羽田空港の外国人観光客(2018年5月、筆者撮影、以下同)

 中国の配車アプリを使って、自家用車が無許可で観光客を送迎する空港の白タク。昨年(2017年)からマスコミに頻繁に取り上げられ、警察も積極的に取り締まるようになった。その白タクが徐々に姿を消しつつある。

 2017年夏、羽田空港国際線ターミナルの1階出口には、「駐車禁止」の立て看板を無視した白ナンバーの乗用車がずらりと並んでいた。それらの車に、中国人を中心とした観光客が続々と吸い込まれていく。いずれも白タクである。客を乗せた白タクは正規料金の半分以下の値段で観光客を送迎。中には観光客の全旅程の面倒をみる運転手もいた。

 道路運送法違反に当たる白タク行為は、3年以下の懲役か300万円以下の罰金を課せられる。だが、彼らは悪びれる様子もなく白昼堂々と客を乗せていた。運転手の多くは中国人だった。

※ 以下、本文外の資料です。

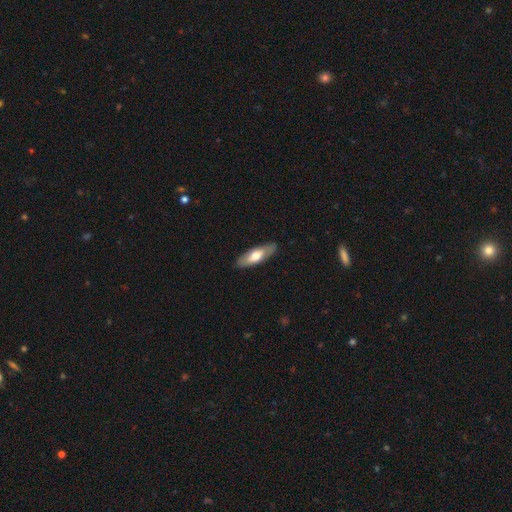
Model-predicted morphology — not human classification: Smooth or featured?
  - smooth: 56% *
  - featured or disk: 39%
  - star or artifact: 5%
How rounded?
  - in between: 58% *
  - cigar-shaped: 40%
  - round: 2%
Merging?
  - none: 86% *
  - minor disturbance: 11%
  - major disturbance: 2%
  - merger: 1%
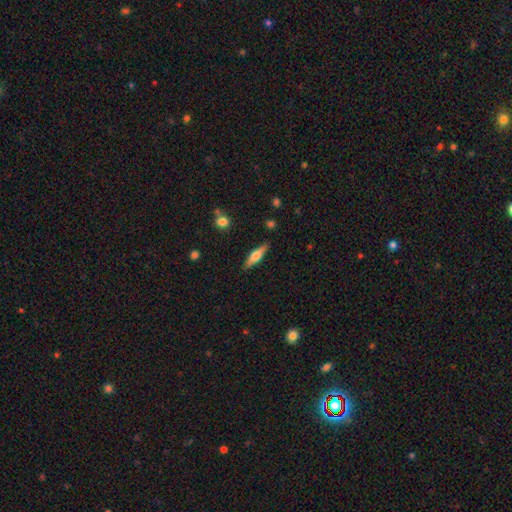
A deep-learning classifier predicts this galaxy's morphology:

 関西空港や那覇空港ですでに顕在化していた白タク問題が羽田空港で騒がれるようになったのは、昨年の秋口に入ってからのことだった。夏の時点では、タクシー業界も警察も問題意識はまだ希薄だった。だが、配車アプリを使って誘客する中国系白タクの実態が明らかになっていくにつれ、警戒を強めていく。特に危機感を抱いたのが大手タクシー会社だった。タクシー会社のある管理職は「白タクには断固反対という強い姿勢で、関係省庁に申し入れを行った」と振り返る。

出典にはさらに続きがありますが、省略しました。